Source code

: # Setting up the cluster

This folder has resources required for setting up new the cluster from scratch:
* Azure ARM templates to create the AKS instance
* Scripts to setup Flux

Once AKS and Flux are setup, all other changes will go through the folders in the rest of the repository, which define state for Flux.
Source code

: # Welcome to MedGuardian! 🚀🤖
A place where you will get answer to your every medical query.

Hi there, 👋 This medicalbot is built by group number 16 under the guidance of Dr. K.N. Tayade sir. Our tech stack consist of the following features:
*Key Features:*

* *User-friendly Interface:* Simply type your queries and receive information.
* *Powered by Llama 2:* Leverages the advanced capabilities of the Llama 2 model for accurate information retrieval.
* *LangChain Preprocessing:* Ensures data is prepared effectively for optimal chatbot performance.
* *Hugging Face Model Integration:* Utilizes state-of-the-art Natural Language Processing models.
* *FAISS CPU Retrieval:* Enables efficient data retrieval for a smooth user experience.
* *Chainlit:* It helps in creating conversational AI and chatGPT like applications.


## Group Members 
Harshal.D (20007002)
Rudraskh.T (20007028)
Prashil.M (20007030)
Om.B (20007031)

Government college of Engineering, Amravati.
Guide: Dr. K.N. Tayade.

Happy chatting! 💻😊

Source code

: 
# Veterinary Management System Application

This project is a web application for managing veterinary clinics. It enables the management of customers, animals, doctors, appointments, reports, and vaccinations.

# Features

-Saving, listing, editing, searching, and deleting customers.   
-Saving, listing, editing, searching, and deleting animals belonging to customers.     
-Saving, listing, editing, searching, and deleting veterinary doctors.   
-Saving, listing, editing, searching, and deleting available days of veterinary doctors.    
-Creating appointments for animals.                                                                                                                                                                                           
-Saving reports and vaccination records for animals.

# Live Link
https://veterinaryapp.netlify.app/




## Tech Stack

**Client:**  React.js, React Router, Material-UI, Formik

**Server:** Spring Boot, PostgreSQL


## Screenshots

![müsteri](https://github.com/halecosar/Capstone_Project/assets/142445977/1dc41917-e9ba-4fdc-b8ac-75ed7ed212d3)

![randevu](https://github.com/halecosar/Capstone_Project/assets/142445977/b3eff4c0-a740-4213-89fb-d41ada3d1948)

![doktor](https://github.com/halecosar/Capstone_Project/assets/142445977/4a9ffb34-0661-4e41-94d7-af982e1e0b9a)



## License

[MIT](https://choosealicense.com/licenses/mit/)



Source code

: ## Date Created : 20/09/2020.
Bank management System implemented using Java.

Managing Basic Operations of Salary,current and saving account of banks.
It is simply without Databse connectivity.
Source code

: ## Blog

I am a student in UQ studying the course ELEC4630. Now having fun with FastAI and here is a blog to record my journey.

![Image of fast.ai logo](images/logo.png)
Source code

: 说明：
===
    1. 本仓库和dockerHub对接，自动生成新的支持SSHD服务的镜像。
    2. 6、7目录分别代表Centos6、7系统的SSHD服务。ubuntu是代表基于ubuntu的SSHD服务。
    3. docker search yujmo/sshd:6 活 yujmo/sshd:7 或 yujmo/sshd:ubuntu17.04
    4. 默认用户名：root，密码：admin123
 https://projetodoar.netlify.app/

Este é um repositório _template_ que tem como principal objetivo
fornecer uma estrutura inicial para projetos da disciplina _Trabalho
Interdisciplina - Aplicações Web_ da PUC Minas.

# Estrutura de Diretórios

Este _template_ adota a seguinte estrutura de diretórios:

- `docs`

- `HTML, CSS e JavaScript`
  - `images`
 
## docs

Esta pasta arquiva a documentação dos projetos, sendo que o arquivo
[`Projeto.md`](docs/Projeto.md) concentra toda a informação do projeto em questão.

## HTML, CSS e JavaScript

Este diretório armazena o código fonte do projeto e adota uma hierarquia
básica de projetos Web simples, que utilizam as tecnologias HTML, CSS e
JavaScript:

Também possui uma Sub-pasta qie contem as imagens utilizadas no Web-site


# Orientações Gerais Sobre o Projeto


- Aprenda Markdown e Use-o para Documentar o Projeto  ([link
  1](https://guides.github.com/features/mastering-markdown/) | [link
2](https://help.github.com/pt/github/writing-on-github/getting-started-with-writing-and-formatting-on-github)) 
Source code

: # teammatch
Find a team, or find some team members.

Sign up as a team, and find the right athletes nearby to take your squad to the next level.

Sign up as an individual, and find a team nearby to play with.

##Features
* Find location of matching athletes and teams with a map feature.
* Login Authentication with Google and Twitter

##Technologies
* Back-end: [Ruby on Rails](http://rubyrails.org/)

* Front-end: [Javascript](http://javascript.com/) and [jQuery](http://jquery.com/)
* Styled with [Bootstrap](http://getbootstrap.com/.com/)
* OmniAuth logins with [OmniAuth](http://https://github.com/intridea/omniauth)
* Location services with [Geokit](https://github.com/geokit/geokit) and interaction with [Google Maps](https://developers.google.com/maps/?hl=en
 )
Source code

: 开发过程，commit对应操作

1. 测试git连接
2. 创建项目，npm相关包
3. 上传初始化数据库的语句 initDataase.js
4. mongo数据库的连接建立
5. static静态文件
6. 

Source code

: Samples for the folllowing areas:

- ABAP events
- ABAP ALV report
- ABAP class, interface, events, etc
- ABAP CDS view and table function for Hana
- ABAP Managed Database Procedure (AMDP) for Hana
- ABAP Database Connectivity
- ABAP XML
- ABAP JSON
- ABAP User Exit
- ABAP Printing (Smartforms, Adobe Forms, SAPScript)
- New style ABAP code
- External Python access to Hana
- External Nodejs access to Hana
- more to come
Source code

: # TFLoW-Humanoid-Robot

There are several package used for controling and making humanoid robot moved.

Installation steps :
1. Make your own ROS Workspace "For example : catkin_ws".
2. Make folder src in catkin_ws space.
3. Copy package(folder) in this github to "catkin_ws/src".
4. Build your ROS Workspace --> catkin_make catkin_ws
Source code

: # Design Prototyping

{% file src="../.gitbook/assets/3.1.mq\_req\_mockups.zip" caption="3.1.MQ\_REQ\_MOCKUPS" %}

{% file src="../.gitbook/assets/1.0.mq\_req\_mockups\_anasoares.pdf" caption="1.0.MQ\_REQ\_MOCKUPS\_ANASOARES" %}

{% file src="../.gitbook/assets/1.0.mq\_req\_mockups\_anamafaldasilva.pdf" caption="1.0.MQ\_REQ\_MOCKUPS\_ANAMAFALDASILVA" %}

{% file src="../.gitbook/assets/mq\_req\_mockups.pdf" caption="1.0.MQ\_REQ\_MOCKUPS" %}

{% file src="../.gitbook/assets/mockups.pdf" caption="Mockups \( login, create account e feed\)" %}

#### YOUR GOAL
Your reply needs to reproduce all of the listing exactly.

#### RESULT FOR THIS TASK
Source code

: # Setting up the cluster

This folder has resources required for setting up new the cluster from scratch:
* Azure ARM templates to create the AKS instance
* Scripts to setup Flux

Once AKS and Flux are setup, all other changes will go through the folders in the rest of the repository, which define state for Flux.
Source code

: # Welcome to MedGuardian! 🚀🤖
A place where you will get answer to your every medical query.

Hi there, 👋 This medicalbot is built by group number 16 under the guidance of Dr. K.N. Tayade sir. Our tech stack consist of the following features:
*Key Features:*

* *User-friendly Interface:* Simply type your queries and receive information.
* *Powered by Llama 2:* Leverages the advanced capabilities of the Llama 2 model for accurate information retrieval.
* *LangChain Preprocessing:* Ensures data is prepared effectively for optimal chatbot performance.
* *Hugging Face Model Integration:* Utilizes state-of-the-art Natural Language Processing models.
* *FAISS CPU Retrieval:* Enables efficient data retrieval for a smooth user experience.
* *Chainlit:* It helps in creating conversational AI and chatGPT like applications.


## Group Members 
Harshal.D (20007002)
Rudraskh.T (20007028)
Prashil.M (20007030)
Om.B (20007031)

Government college of Engineering, Amravati.
Guide: Dr. K.N. Tayade.

Happy chatting! 💻😊

Source code

: 
# Veterinary Management System Application

This project is a web application for managing veterinary clinics. It enables the management of customers, animals, doctors, appointments, reports, and vaccinations.

# Features

-Saving, listing, editing, searching, and deleting customers.   
-Saving, listing, editing, searching, and deleting animals belonging to customers.     
-Saving, listing, editing, searching, and deleting veterinary doctors.   
-Saving, listing, editing, searching, and deleting available days of veterinary doctors.    
-Creating appointments for animals.                                                                                                                                                                                           
-Saving reports and vaccination records for animals.

# Live Link
https://veterinaryapp.netlify.app/




## Tech Stack

**Client:**  React.js, React Router, Material-UI, Formik

**Server:** Spring Boot, PostgreSQL


## Screenshots

![müsteri](https://github.com/halecosar/Capstone_Project/assets/142445977/1dc41917-e9ba-4fdc-b8ac-75ed7ed212d3)

![randevu](https://github.com/halecosar/Capstone_Project/assets/142445977/b3eff4c0-a740-4213-89fb-d41ada3d1948)

![doktor](https://github.com/halecosar/Capstone_Project/assets/142445977/4a9ffb34-0661-4e41-94d7-af982e1e0b9a)



## License

[MIT](https://choosealicense.com/licenses/mit/)



Source code

: ## Date Created : 20/09/2020.
Bank management System implemented using Java.

Managing Basic Operations of Salary,current and saving account of banks.
It is simply without Databse connectivity.
Source code

: ## Blog

I am a student in UQ studying the course ELEC4630. Now having fun with FastAI and here is a blog to record my journey.

![Image of fast.ai logo](images/logo.png)
Source code

: 说明：
===
    1. 本仓库和dockerHub对接，自动生成新的支持SSHD服务的镜像。
    2. 6、7目录分别代表Centos6、7系统的SSHD服务。ubuntu是代表基于ubuntu的SSHD服务。
    3. docker search yujmo/sshd:6 活 yujmo/sshd:7 或 yujmo/sshd:ubuntu17.04
    4. 默认用户名：root，密码：admin123
 https://projetodoar.netlify.app/

Este é um repositório _template_ que tem como principal objetivo
fornecer uma estrutura inicial para projetos da disciplina _Trabalho
Interdisciplina - Aplicações Web_ da PUC Minas.

# Estrutura de Diretórios

Este _template_ adota a seguinte estrutura de diretórios:

- `docs`

- `HTML, CSS e JavaScript`
  - `images`
 
## docs

Esta pasta arquiva a documentação dos projetos, sendo que o arquivo
[`Projeto.md`](docs/Projeto.md) concentra toda a informação do projeto em questão.

## HTML, CSS e JavaScript

Este diretório armazena o código fonte do projeto e adota uma hierarquia
básica de projetos Web simples, que utilizam as tecnologias HTML, CSS e
JavaScript:

Também possui uma Sub-pasta qie contem as imagens utilizadas no Web-site


# Orientações Gerais Sobre o Projeto


- Aprenda Markdown e Use-o para Documentar o Projeto  ([link
  1](https://guides.github.com/features/mastering-markdown/) | [link
2](https://help.github.com/pt/github/writing-on-github/getting-started-with-writing-and-formatting-on-github)) 
Source code

: # teammatch
Find a team, or find some team members.

Sign up as a team, and find the right athletes nearby to take your squad to the next level.

Sign up as an individual, and find a team nearby to play with.

##Features
* Find location of matching athletes and teams with a map feature.
* Login Authentication with Google and Twitter

##Technologies
* Back-end: [Ruby on Rails](http://rubyrails.org/)

* Front-end: [Javascript](http://javascript.com/) and [jQuery](http://jquery.com/)
* Styled with [Bootstrap](http://getbootstrap.com/.com/)
* OmniAuth logins with [OmniAuth](http://https://github.com/intridea/omniauth)
* Location services with [Geokit](https://github.com/geokit/geokit) and interaction with [Google Maps](https://developers.google.com/maps/?hl=en
 )
Source code

: 开发过程，commit对应操作

1. 测试git连接
2. 创建项目，npm相关包
3. 上传初始化数据库的语句 initDataase.js
4. mongo数据库的连接建立
5. static静态文件
6. 

Source code

: Samples for the folllowing areas:

- ABAP events
- ABAP ALV report
- ABAP class, interface, events, etc
- ABAP CDS view and table function for Hana
- ABAP Managed Database Procedure (AMDP) for Hana
- ABAP Database Connectivity
- ABAP XML
- ABAP JSON
- ABAP User Exit
- ABAP Printing (Smartforms, Adobe Forms, SAPScript)
- New style ABAP code
- External Python access to Hana
- External Nodejs access to Hana
- more to come
Source code

: # TFLoW-Humanoid-Robot

There are several package used for controling and making humanoid robot moved.

Installation steps :
1. Make your own ROS Workspace "For example : catkin_ws".
2. Make folder src in catkin_ws space.
3. Copy package(folder) in this github to "catkin_ws/src".
4. Build your ROS Workspace --> catkin_make catkin_ws
Source code

: # Design Prototyping

{% file src="../.gitbook/assets/3.1.mq\_req\_mockups.zip" caption="3.1.MQ\_REQ\_MOCKUPS" %}

{% file src="../.gitbook/assets/1.0.mq\_req\_mockups\_anasoares.pdf" caption="1.0.MQ\_REQ\_MOCKUPS\_ANASOARES" %}

{% file src="../.gitbook/assets/1.0.mq\_req\_mockups\_anamafaldasilva.pdf" caption="1.0.MQ\_REQ\_MOCKUPS\_ANAMAFALDASILVA" %}

{% file src="../.gitbook/assets/mq\_req\_mockups.pdf" caption="1.0.MQ\_REQ\_MOCKUPS" %}

{% file src="../.gitbook/assets/mockups.pdf" caption="Mockups \( login, create account e feed\)" %}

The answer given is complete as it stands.